こうした"匂い"を、IR資料の行間から読み取ることが、投資家には求められます。
「アクティビストだから悪い」という思考停止
日本では、アクティビストという言葉にまだ警戒感があります。
「短期利益を狙う外資ではないか」
「会社を食い物にするのではないか」
「現場を分かっていないのではないか」
こうした見方にも一理あります。
ドラマ「ハゲタカ」みたいなイメージを持つ方も多いでしょう。
アクティビストは慈善団体ではありません。
株価を上げて利益を得る投資家です。
しかし、だからといって、アクティビストの指摘をすべて無視するのも危険です。
今回のワコムのように、アクティビストが提起した論点が、業績、資本効率、関連当事者取引、社外取締役の監督機能、株主への説明責任に関わる場合、投資家は中身で判断すべきです。
誰が言ったかではなく、何を指摘しているか。
敵対的かどうかではなく、指摘に根拠があるか。
短期目線かどうかではなく、少数株主にとって価値があるか。
ここを見るべきです。
実際、ロイターはAVIについて、日本企業との対話を重視するエンゲージメントファンドと説明しており、ワコムに対しても2021年から投資を開始していると報じています。
もちろん、AVIの主張がすべて正しいとは限りません。
会社側の主張も検証が必要です。
ただ、少なくとも今回のワコム株主提案は、単なる配当要求や自社株買い要求だけではありません。
取締役会の監督機能そのものを問う内容です。
これは投資家にとって、かなり重要なシグナルです。
AVIの提案は通るのか、そして私たちはどう動くべきか
最後に、目下の関心事である「6月25日の株主総会の行方」について触れておきます。
率直に申し上げると、AVIの提案がそのまま可決される可能性は、現時点では高いとは言えません。
13.8%の議決権ベースという数字は、確かに大きい。
しかし、過半数を取るには、機関投資家や個人株主の多くが賛同する必要があります。
ただ、ここで重要なのは「可決されるかどうか」ではありません。
ワコム株は株主提案発表を受けて一時10%超上昇しました。
市場はすでに、「変化が起きること」を期待し始めています。
仮に提案が否決されても、これだけ世論とSNSで問題が可視化された以上、ワコム経営陣は何らかの対応を迫られるはずです。
そして、私たち投資家が本当に学ぶべきは、ワコムというひとつの銘柄の動向ではありません。
「自分の保有銘柄に、同じ構造的リスクが眠っていないか」を点検することです。
私物化は、サラリーマン社長でも起こせる。創業家でなくても、業界トップ企業でも、上場プライム市場であっても、起きるときは起きる。

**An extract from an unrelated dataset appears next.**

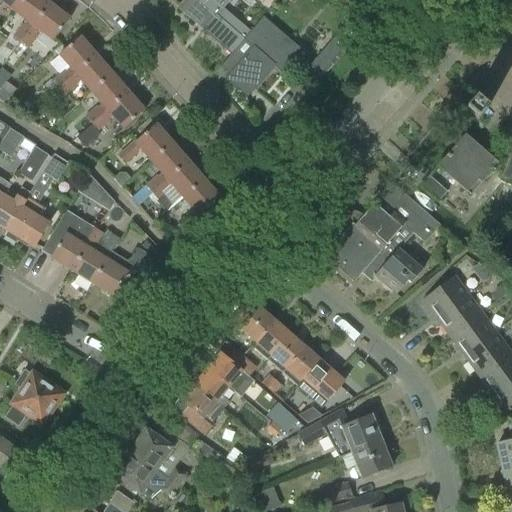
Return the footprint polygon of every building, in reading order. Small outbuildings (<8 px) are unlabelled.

そのことを、ワコムの事例は冷徹に教えてくれています。
まとめ
ワコムの件で投資家が学ぶべきことは、炎上に乗ることではありません。
社長の私物化は、いきなり大事件として表に出るわけではありません。最初は小さな違和感です。
少し本業と遠い買収。
少し説明が抽象的な寄付。
少し社長の趣味に近いイベント。
少し身内に近い人事。
少し質問に答えきれていないIR。
この「少し」が積み重なると、企業価値は静かに漏れていきます。
投資家が探すべきなのは、不正の証拠だけではありません。
社長の財布と会社の財布の境界線が曖昧になっていないかです。
ワコムの株主提案が最終的にどうなるかは、株主総会とその後の開示を見なければ分かりません。
ただ、今回の騒動は、個人投資家にとって重要な視点を教えてくれます。
決算書の利益だけを見るな。
経営者の物語だけを信じるな。
社外取締役の人数だけで安心するな。
関連当事者取引を軽く見るな。
そして、会社のお金が誰のために使われているのかを見ろ。
投資とは、未来の利益を買う行為です。
しかし、その利益を誰が享受するのか。
株主なのか、経営者なのか、経営者の周辺なのか。
ここを見誤ると、どれだけ安く見える株でも、実は高い買い物になります。
ワコムの私物化問題は、投資家にこう問いかけています。
その会社は、本当に株主のために経営されていますか。
それとも、社長の物語に株主のお金が使われていませんか。